Network densification and construction. Cellular carriers are building hundreds of thousands of “small cells”—outdoor antennas and wireless infrastructure—to supplement their thousands of 4G and 3G cell phone towers. On average, there are about 1,000 users per 4G cell tower in the United States. Sharing a 4G tower with everyone in your neighborhood means that sometimes networks falter and YouTube videos, games, or video chats stutter. 5G will first be deployed in urban neighborhoods to relieve areas with the most intense network congestion. This upgrade of infrastructure means putting small cells on utility poles and street lights in neighborhoods for several years.

What Policies Need to Change?

Fewer local restrictions on infrastructure. 5G and other wireless services need infrastructure, including fiber networks and roadside poles to install on. All infrastructure projects on public property require local permitting and fees. Current local regulations were typically made for a different world—a few cell towers in a town, not hundreds of wireless facilities dotting downtowns and roadways—and the permitting and fee process is excessive. The FCC recently identified one case where a small California city charged a company $60,000 in application fees to install 16 small wireless sites, only to reject the application and charge the company for $350,000 in attorney’s fees. In many towns and cities, it takes years to process an application. Though these are extreme cases, the FCC found that excessive delays and fees are common nationwide.

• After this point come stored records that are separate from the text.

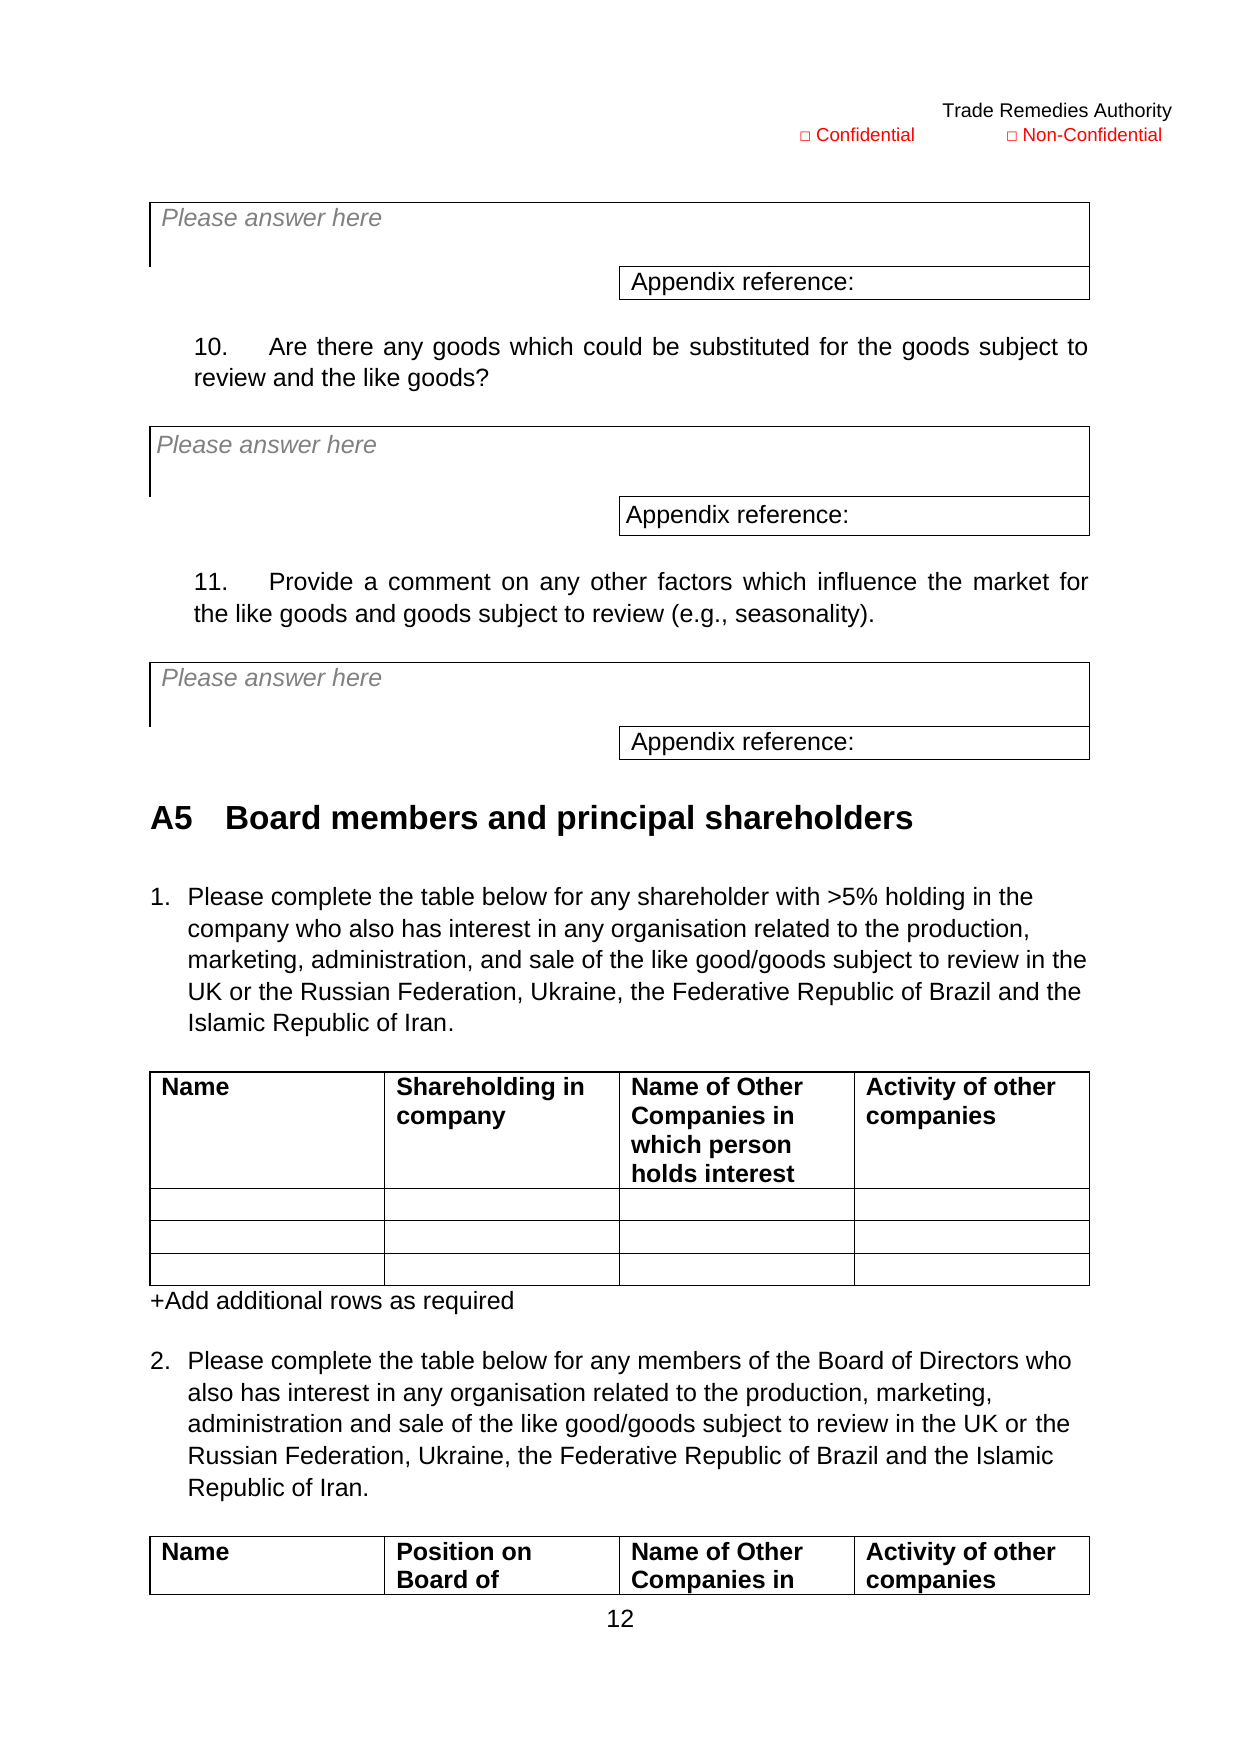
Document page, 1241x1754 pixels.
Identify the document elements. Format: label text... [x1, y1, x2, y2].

table_cell [620, 1189, 854, 1220]
table_cell [620, 1221, 854, 1252]
table_header Name of Other Companies in which person holds interest [620, 1073, 854, 1187]
subtitle A5 Board members and principal shareholders [150, 798, 1090, 837]
table_header Name [151, 1537, 384, 1594]
table_header Position on Board of [385, 1537, 619, 1594]
table_cell [855, 1189, 1089, 1220]
table_cell [620, 1254, 854, 1285]
table_header Name of Other Companies in [620, 1537, 854, 1594]
table_cell [151, 1254, 384, 1285]
table_cell [855, 1254, 1089, 1285]
table_cell [151, 1189, 384, 1220]
table_header Name [151, 1073, 384, 1187]
table_cell [385, 1221, 619, 1252]
table_cell Appendix reference: [620, 497, 1089, 534]
table_header Please answer here [151, 203, 1089, 266]
list Provide a comment on any other factors which influence the market for the like goods and goods subject to review (e.g., seasonality). [193, 567, 1090, 627]
table_cell [151, 1221, 384, 1252]
text +Add additional rows as required [150, 1286, 1090, 1315]
list Please complete the table below for any shareholder with >5% holding in the company who also has interest in any organisation related to the production, marketing, administration, and sale of the like good/goods subject to review in the UK or the Russian Federation, Ukraine, the Federative Republic of Brazil and the Islamic Republic of Iran. [150, 882, 1090, 1037]
table_cell Appendix reference: [620, 727, 1089, 759]
table_header Shareholding in company [385, 1073, 619, 1187]
table_cell Appendix reference: [620, 267, 1089, 299]
table_header Activity of other companies [855, 1537, 1089, 1594]
table_cell [855, 1221, 1089, 1252]
table_cell [150, 497, 619, 534]
table_cell [385, 1254, 619, 1285]
list Please complete the table below for any members of the Board of Directors who also has interest in any organisation related to the production, marketing, administration and sale of the like good/goods subject to review in the UK or the Russian Federation, Ukraine, the Federative Republic of Brazil and the Islamic Republic of Iran. [150, 1346, 1090, 1501]
list Are there any goods which could be substituted for the goods subject to review and the like goods? [193, 331, 1090, 392]
table_header Please answer here [151, 663, 1089, 726]
table_cell [385, 1189, 619, 1220]
table_header Activity of other companies [855, 1073, 1089, 1187]
table_cell [150, 267, 619, 299]
table_header Please answer here [151, 427, 1089, 496]
table_cell [150, 727, 619, 759]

One way to build infrastructure quickly and put pricing pressure on city fees is to encourage the construction of 5G and other wireless infrastructure on private property, such as backyards, balconies, and grain silos. Localities could make new antenna installations on private property expensive because the law is unclear about what rights property owners have. The FCC and state governments have authority to prevent most municipal interference with and fees on antenna installations on private property, but the FCC could use additional congressional permission and encouragement. State lawmakers can also protect homeowners from any unnecessary local regulations on antenna installation.

More commercial spectrum. Here and there the FCC is “de-zoning” spectrum so that it can be used for flexible uses (such as 5G) and not be limited to existing uses (such as broadcast or satellite). There’s another source of spectrum: federal agencies. Federal agencies possess about half of the most valuable spectrum in the United States. However, agencies were gifted this spectrum decades ago and don’t always maximize its use. For 20 years, Congress has occasionally required agencies to give unneeded spectrum to the FCC to sell for commercial operation, but that’s getting harder. FCC Commissioner Rosenworcel has proposed allowing commercial operators to privately negotiate with and compensate agencies for use of federal spectrum. I explore that idea in a 2016 law journal article. It’s a good idea that would help fund agencies, reduce government debt, and create commercial wireless services, but agencies need congressional permission to negotiate with private companies.